(RECORDS TO USE begins)

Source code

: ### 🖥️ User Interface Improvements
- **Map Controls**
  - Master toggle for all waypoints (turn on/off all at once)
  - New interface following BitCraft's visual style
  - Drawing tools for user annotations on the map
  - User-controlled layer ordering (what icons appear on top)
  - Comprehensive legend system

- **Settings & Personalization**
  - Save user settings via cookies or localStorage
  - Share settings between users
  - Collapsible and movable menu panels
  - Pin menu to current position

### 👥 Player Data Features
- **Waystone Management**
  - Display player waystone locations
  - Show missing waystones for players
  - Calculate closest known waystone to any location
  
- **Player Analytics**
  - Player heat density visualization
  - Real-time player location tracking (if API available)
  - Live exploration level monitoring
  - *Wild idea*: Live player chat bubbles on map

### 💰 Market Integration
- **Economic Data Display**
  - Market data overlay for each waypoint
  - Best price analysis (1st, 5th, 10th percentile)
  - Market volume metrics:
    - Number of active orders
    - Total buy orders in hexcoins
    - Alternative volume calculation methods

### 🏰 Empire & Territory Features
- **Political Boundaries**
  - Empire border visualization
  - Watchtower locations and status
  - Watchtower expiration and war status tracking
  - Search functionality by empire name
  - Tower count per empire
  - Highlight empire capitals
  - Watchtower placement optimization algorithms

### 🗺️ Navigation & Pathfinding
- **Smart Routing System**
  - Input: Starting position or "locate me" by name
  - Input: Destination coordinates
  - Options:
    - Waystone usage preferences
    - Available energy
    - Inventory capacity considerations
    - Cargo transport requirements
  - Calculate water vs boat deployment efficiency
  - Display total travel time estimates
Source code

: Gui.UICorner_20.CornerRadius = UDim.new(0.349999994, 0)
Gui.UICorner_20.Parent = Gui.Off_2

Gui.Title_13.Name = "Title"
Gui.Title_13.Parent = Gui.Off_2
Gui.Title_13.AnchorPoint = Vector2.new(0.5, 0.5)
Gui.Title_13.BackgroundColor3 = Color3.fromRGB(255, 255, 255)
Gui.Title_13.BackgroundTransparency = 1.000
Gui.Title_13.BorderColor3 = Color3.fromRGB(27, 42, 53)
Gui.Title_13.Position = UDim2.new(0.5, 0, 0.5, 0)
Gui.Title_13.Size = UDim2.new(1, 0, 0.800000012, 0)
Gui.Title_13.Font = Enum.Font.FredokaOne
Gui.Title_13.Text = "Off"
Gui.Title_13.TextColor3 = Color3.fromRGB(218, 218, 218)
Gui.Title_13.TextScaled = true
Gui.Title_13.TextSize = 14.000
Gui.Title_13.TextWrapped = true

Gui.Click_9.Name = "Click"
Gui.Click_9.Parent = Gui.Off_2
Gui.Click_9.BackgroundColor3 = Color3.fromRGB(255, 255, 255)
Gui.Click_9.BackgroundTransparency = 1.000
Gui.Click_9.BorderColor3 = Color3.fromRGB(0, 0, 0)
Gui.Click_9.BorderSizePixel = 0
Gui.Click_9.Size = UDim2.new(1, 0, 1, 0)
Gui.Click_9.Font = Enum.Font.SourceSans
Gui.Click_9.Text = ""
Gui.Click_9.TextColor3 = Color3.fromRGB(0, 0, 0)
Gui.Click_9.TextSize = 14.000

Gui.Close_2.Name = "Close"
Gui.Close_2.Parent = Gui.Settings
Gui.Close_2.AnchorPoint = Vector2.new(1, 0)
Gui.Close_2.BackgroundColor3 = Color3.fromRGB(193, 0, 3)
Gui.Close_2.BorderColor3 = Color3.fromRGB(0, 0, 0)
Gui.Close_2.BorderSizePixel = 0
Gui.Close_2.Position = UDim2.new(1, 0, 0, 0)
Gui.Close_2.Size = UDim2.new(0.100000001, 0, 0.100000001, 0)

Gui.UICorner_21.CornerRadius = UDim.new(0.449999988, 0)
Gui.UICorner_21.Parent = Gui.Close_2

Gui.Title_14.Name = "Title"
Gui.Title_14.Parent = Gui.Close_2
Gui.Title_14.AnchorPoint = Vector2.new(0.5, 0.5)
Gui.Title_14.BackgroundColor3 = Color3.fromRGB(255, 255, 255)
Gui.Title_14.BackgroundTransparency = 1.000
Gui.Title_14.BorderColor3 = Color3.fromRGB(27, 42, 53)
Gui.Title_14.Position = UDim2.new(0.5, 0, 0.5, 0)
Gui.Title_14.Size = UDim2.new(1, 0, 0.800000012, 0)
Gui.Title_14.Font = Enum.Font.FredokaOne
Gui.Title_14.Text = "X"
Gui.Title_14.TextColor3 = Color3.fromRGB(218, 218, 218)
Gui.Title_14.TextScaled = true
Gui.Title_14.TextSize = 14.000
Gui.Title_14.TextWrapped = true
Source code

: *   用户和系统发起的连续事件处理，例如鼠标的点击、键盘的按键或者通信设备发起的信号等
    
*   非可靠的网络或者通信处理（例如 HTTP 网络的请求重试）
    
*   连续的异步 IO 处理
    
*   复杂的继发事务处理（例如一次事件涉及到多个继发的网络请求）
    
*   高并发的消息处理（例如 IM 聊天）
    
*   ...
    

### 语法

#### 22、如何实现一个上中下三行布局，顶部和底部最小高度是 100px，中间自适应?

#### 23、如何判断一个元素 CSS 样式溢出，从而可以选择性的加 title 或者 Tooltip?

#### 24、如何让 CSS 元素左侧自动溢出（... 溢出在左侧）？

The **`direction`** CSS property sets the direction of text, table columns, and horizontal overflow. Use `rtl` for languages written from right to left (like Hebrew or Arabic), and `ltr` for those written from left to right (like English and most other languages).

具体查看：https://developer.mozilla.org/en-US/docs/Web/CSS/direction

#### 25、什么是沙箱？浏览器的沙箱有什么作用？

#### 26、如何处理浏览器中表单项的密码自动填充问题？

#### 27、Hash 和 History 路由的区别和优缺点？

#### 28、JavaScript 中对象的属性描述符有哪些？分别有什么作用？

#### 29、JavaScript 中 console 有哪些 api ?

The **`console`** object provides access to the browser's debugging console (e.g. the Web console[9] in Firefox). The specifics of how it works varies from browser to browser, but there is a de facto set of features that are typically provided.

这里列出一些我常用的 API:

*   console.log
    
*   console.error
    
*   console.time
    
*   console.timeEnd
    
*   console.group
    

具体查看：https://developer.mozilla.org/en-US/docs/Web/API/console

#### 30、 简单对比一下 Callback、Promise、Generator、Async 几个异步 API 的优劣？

(RECORDS TO USE ends)

* _WHAT TO WORK ON_:
Retype exactly the lines of the data above that fall between the line with "Gui.Close_2.BorderSizePixel = 0" and the line with "Gui.Title_14.BackgroundColor3 = Color3.fromRGB(255, 255, 255)", inclusive, and add nothing.

* _SOLUTION_:
Gui.Close_2.BorderSizePixel = 0
Gui.Close_2.Position = UDim2.new(1, 0, 0, 0)
Gui.Close_2.Size = UDim2.new(0.100000001, 0, 0.100000001, 0)

Gui.UICorner_21.CornerRadius = UDim.new(0.449999988, 0)
Gui.UICorner_21.Parent = Gui.Close_2

Gui.Title_14.Name = "Title"
Gui.Title_14.Parent = Gui.Close_2
Gui.Title_14.AnchorPoint = Vector2.new(0.5, 0.5)
Gui.Title_14.BackgroundColor3 = Color3.fromRGB(255, 255, 255)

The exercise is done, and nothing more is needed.